The finance ministry, however, does not think on these lines. Officials said the time is right for levying such a tax, which people can avoid by giving donations to government-approved institutions & trusts for public welfare.
The sources also said that the government is considering reintroducing a wealth tax on inherited property & illiquid assets after 35 years. In 2005, the then finance minister P. Chidambaram had introduced a banking cash transaction tax (BCTT) of 0.1 per cent on cash withdrawals above Rs 10,000 -- a limit which was later raised to Rs 25,000.
However, the tax was discarded in 2009 due to the low collection in this count.
In many countries, the heir must pay Inheritance tax to inherit any property or patrimony of parents, grandparents or any other relative or friend.
Currently, the Income Tax Act of 1961 clearly excludes a transfer case under a testament or inheritance from the scope of tax on donations . Consequently, Indian law does not provide for the taxation of assets received by inheritance.
The Heritage or the Wealth Tax was abolished as of 1985. Once a property is inherited, the owner can choose to sell it later. In this way, the capital gain Or the loss too, will accrue to the legal heir.

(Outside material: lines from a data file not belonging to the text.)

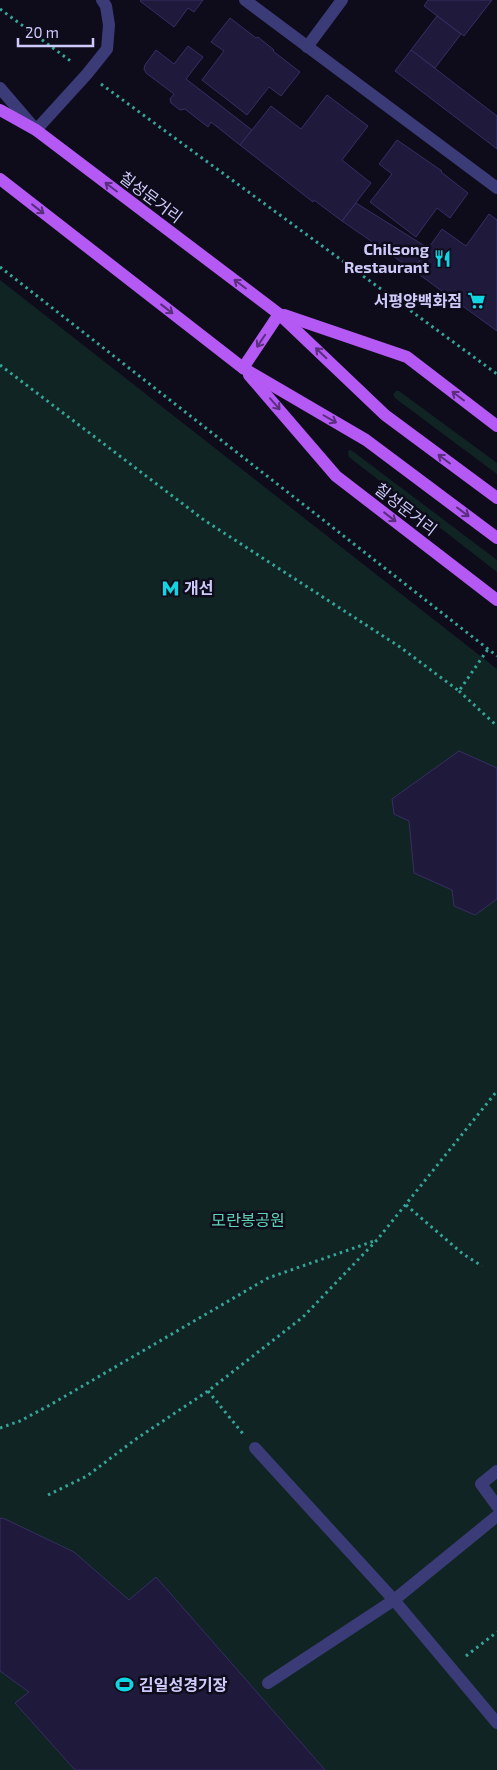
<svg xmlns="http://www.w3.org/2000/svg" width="497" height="1770" font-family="'Exo 2','Noto Sans KR',sans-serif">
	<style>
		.green { fill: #102523 }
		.building { fill: #1f1a3b; stroke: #372d65 }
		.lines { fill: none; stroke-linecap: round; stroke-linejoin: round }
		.path { stroke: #35a59a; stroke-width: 3; stroke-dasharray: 2.5 4; stroke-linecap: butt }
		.lane { stroke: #3b3b77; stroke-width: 12 }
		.street { stroke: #3b3b77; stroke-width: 12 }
		.primary { stroke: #b459f4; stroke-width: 12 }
		.oneway { stroke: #592f7d }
		.labels { text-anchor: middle; stroke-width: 5; stroke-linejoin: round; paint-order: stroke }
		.street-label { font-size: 16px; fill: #cecbfb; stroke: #0e0c1b }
		.poi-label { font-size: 16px; font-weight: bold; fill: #cecbfb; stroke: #0e0c1b; text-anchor: end }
		.park-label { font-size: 16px; fill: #5dd5b3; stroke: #0e0c1b }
	</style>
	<rect width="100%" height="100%" fill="#0e0c1b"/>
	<g class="green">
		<path d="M 0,280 L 497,669 L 497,1770 L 0,1770 Z"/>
		<path d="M 396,391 L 399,391 L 497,463 L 497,474 L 395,398 L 393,395 Z"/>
		<path d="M 351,450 L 497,560 L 497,572 L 349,457 L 348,451 Z"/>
	</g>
	<g class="building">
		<path d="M 141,0 L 203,0 L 194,12 L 188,8 L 174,27 L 140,1 Z"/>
		<path d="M 428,0 L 492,0 L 464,36 L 424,6 Z"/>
		<path d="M 437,16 L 461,34 L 435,68 L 411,50 Z"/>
		<path d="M 230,18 L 256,38 L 258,37 L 274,50 L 273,51 L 300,72 L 281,96 L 269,87 L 247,115 L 202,80 L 224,51 L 211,42 Z"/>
		<path d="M 188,46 L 203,57 L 186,79 L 252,130 L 240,145 L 211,122 L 208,127 L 185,109 L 180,110 L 171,103 L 170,99 L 174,94 L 146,73 L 144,69 L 145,65 L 156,50 L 174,64 Z"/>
		<path d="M 411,50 L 497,116 L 497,149 L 395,71 Z"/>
		<path d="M 327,95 L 368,126 L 342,160 L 371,183 L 342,221 L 314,200 L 313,202 L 240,145 L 271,106 L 301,129 Z"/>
		<path d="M 397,140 L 442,171 L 441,172 L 468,193 L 450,218 L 437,208 L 416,237 L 370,202 L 392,174 L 379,164 Z"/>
		<path d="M 356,203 L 428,248 L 413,270 L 342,221 Z"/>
		<path d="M 489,214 L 497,220 L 497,331 L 413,270 L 442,229 L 466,246 Z"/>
		<path d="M 459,751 L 497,768 L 497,899 L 475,915 L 454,906 L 452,890 L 414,873 L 409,821 L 394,814 L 392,799 Z"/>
		<path d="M 0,1518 L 5,1519 L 74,1552 L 129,1600 L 156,1577 L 325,1770 L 75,1770 L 15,1703 L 29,1692 L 0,1671 Z"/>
	</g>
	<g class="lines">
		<g class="path">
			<path d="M 0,9 L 72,62"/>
			<path d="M 101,84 L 497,374"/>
			<path d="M 0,267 L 497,656"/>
			<path d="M 0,365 L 204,520 L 400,647 L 459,691 L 488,649"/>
			<path d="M 459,691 L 497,726"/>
			<path d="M 406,1205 L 463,1254 L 482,1266"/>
			<path d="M 208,1391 L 244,1435"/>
			<path d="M 0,1428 L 20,1421 L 50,1405 L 268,1278 L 377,1240"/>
			<path d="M 48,1495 L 87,1476 L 136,1439 L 208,1391 L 303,1317 L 377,1240 L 497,1091"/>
			<path d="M 466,1656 L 497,1632"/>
		</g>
		<g class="lane">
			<path d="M 255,1448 L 394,1600 L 497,1723"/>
			<path d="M 497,1471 L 481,1484 L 497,1506"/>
			<path d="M 268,1683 L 394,1600 L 497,1516"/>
		</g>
		<g class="street">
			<path d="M 245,0 L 497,188"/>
			<path d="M 307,47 L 342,0"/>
			<path d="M 0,88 L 36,130 L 87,74 L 107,49 L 109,25 L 106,6 L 102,0"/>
		</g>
		<g class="primary">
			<path d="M 0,110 L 36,130 L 279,314 L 385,415 L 497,498"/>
			<path d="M 0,179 L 243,368 L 366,440 L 497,538"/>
			<path d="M 284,315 L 407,357 L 497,426"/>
			<path d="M 243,368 L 279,314"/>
			<path d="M 249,375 L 336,476 L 497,600"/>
		</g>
	</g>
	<defs><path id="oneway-shaft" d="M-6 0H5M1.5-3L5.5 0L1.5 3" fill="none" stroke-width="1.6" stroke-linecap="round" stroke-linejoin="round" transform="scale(1.25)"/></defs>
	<g class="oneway">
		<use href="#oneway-shaft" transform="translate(111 187) rotate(-143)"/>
		<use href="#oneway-shaft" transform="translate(38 209) rotate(38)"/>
		<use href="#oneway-shaft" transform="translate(240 284) rotate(-143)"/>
		<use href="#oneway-shaft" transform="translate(167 309) rotate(38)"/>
		<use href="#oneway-shaft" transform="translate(261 341) rotate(124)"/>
		<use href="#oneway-shaft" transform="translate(321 353) rotate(-136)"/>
		<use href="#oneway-shaft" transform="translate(458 396) rotate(-143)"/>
		<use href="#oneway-shaft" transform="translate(275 404) rotate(49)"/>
		<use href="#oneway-shaft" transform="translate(330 419) rotate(30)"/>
		<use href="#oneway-shaft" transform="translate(444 459) rotate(-143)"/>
		<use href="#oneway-shaft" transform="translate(463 512) rotate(37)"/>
		<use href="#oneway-shaft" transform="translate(390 517) rotate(38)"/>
	</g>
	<defs>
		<symbol id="restaurant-bare" viewBox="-9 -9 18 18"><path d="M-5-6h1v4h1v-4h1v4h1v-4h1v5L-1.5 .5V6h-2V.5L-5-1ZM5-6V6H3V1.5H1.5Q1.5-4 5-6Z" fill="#10d5e2" stroke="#0e0c1b" stroke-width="2.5" paint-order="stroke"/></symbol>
		<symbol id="supermarket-bare" viewBox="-9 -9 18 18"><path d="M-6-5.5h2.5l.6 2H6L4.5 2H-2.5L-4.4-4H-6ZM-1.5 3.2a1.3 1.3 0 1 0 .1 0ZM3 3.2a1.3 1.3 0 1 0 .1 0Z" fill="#10d5e2" stroke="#0e0c1b" stroke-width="2.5" paint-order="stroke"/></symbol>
		<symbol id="metro-bare" viewBox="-9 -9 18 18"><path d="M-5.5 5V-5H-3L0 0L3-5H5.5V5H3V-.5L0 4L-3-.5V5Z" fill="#10d5e2" stroke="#0e0c1b" stroke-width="2.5" paint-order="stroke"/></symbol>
		<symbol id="stadium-bare" viewBox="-9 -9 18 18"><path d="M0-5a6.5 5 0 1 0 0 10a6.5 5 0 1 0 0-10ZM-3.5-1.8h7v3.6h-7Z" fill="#10d5e2" stroke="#0e0c1b" stroke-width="2.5" paint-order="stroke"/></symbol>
	</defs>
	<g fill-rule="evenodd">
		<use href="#restaurant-bare" x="430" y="246" width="25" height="25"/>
		<use href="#supermarket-bare" x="464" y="288" width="25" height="25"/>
		<use href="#metro-bare" x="158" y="576" width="25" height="25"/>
		<use href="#stadium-bare" x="112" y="1672" width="25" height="25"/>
	</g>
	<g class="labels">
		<g class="street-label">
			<text transform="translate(151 197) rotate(37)" y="6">칠성문거리</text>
			<text transform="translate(406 509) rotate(38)" y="6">칠성문거리</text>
		</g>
		<g class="poi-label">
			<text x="429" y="255">Chilsong<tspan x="429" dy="18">Restaurant</tspan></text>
			<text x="462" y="307">서평양백화점</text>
			<text x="184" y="594" text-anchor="start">개선</text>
			<text x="139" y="1691" text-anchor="start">김일성경기장</text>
		</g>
		<g class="park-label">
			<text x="248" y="1226">모란봉공원</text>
		</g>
	</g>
	<path d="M18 38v8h75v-8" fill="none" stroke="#cecbfb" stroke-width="2.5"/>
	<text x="25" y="38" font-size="15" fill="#cecbfb" stroke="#0e0c1b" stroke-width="4" paint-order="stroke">20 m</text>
</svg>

Further, the holding period of ownership will determine whether capital gain s will apply under long-term capital gain s tax or short-term capital gain s tax.
Tax experts are unanimous about the negative impact of such a tax. Inheritance tax is called inheritance tax. It was simply a tax on wealth. All of a father's assets for his children, minus responsibilities, could be included, said tax expert Ved Jain to IANS.
When the new tax is introduced to avoid repetitions, the government can set a 5 or 10 percent tax on inheritance assets of more than 10 million rupees. It may not be a large amount, but in India how many people have Rs. 10 million years, he said.
You can not raise many funds through such a tax. It is not imposed to collect income, it is a thought process - socialist or communist or capitalist. It is not a revenue generating measure. It is a socialist thought. This will hurt the economy, Jain added.
According to the expert, "globally, a developed country like US imposes such taxes & there are there no issues. But India is a developing country, needs capital formation. It will seriously affect the industry.
The main challenge for the inheritance tax is the liquidity to pay the tax. If one has shares worth Rs 50,000 million in a company, if he pays Rs 5,000 crore, the person has to sell the shares to pay the tax.
You will need a property of Rs 100 crore to pay Rs 10 crore tax ... from where will you pay one? Jain asks.